I couldn't find an answer to this but I did find a proof that this question is incorrect:
We have $3n – 4$ = prime, so, n cannot be of the form $2q$, $4q$, $8q$, because then I'd be able to factorise it
Similarly, $4n – 5$ = prime, so n is not of the form $5q$
And, $5n – 3$ = prime, so n is not of the form $3q$, $6q$, $9q$
Which means, $n$ is certainly an odd prime.
If we look at $5n – 3$, $5$ and $n$ are both odd, so their product is odd
$3$, when subtracted from an odd number, would always give an even number, which creates a contradiction.

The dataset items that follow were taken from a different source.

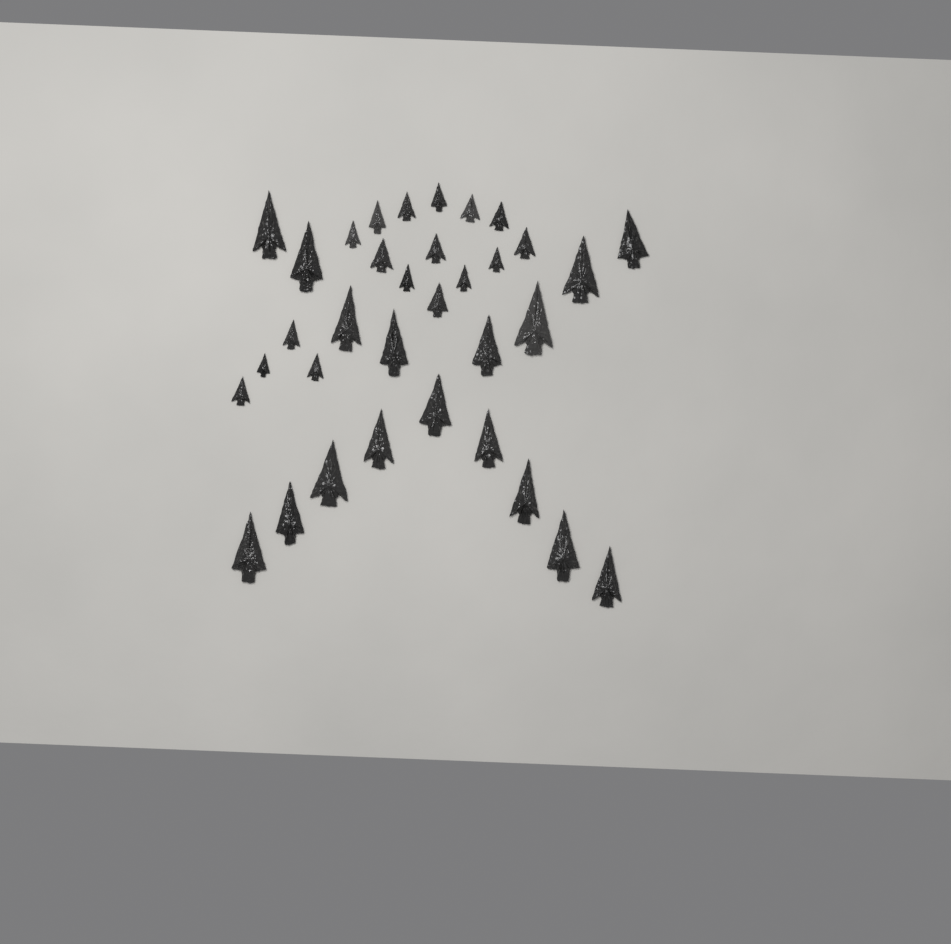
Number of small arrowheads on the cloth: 17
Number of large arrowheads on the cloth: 17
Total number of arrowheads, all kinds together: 34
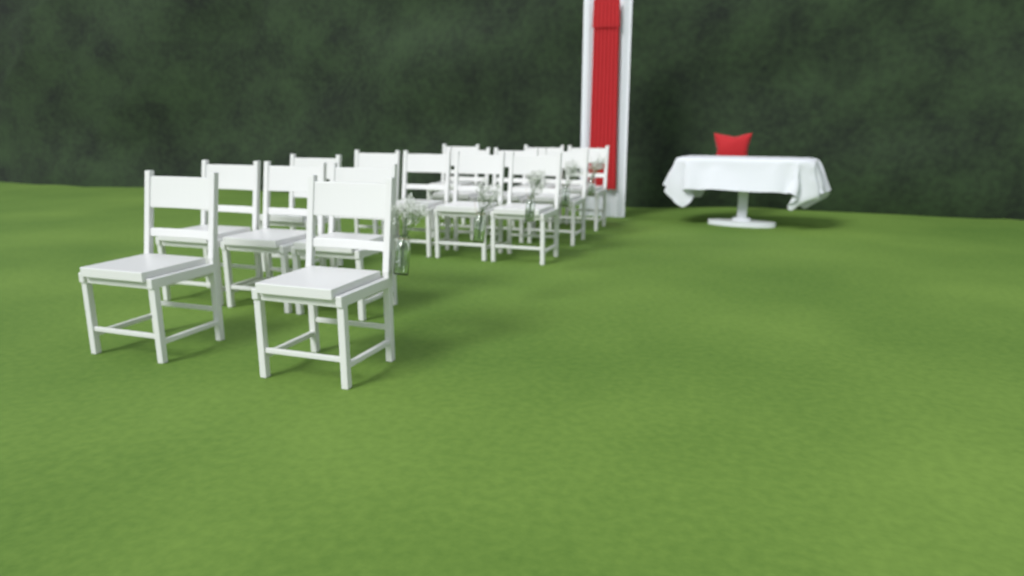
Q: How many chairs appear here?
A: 16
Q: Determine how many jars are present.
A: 5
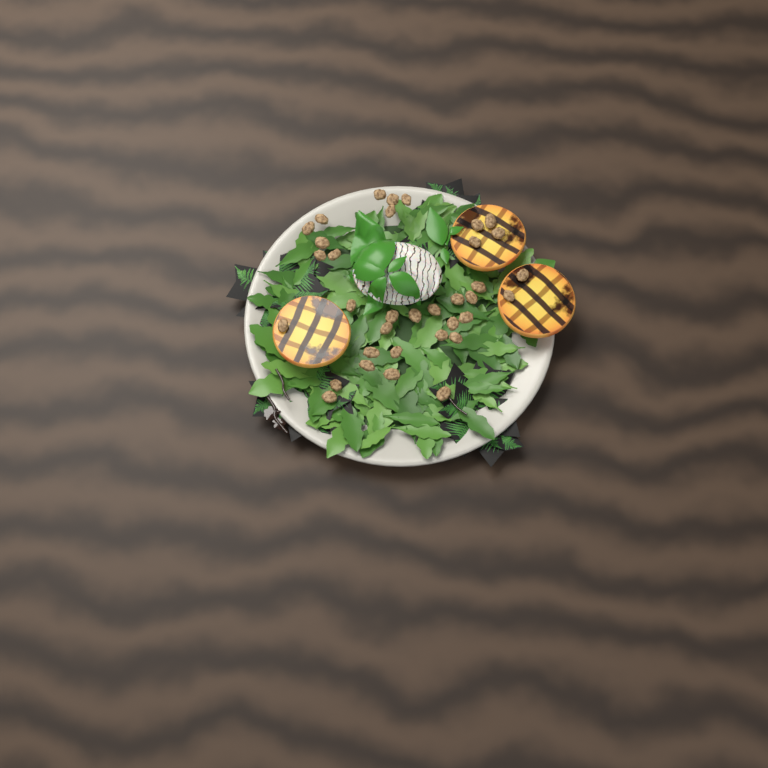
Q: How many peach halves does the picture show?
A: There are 3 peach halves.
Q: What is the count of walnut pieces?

So who's wrong, me or the problem? If I'm wrong, do tell me why and also the solution to the problem, thanks
Best Answer
Notice that the sum of the three primes is $$(3n-4)+(4n-5)+(5n-3)=12(n-1)$$ which is clearly even. Therefore, not all of the primes are odd. It follows that one of them has to be equal to the only even prime, $2$.
Since $n\in\mathbb{N}$, either $3n-4=2$ or $5n-3=2$, implying that either $n=2$ or $n=1$.
$n=1$ is rejected since in this case, $3n-4<0$. $n=2$ gives $2, 3, 7$ as our primes. Therefore, $n=2$ is the only solution to the problem.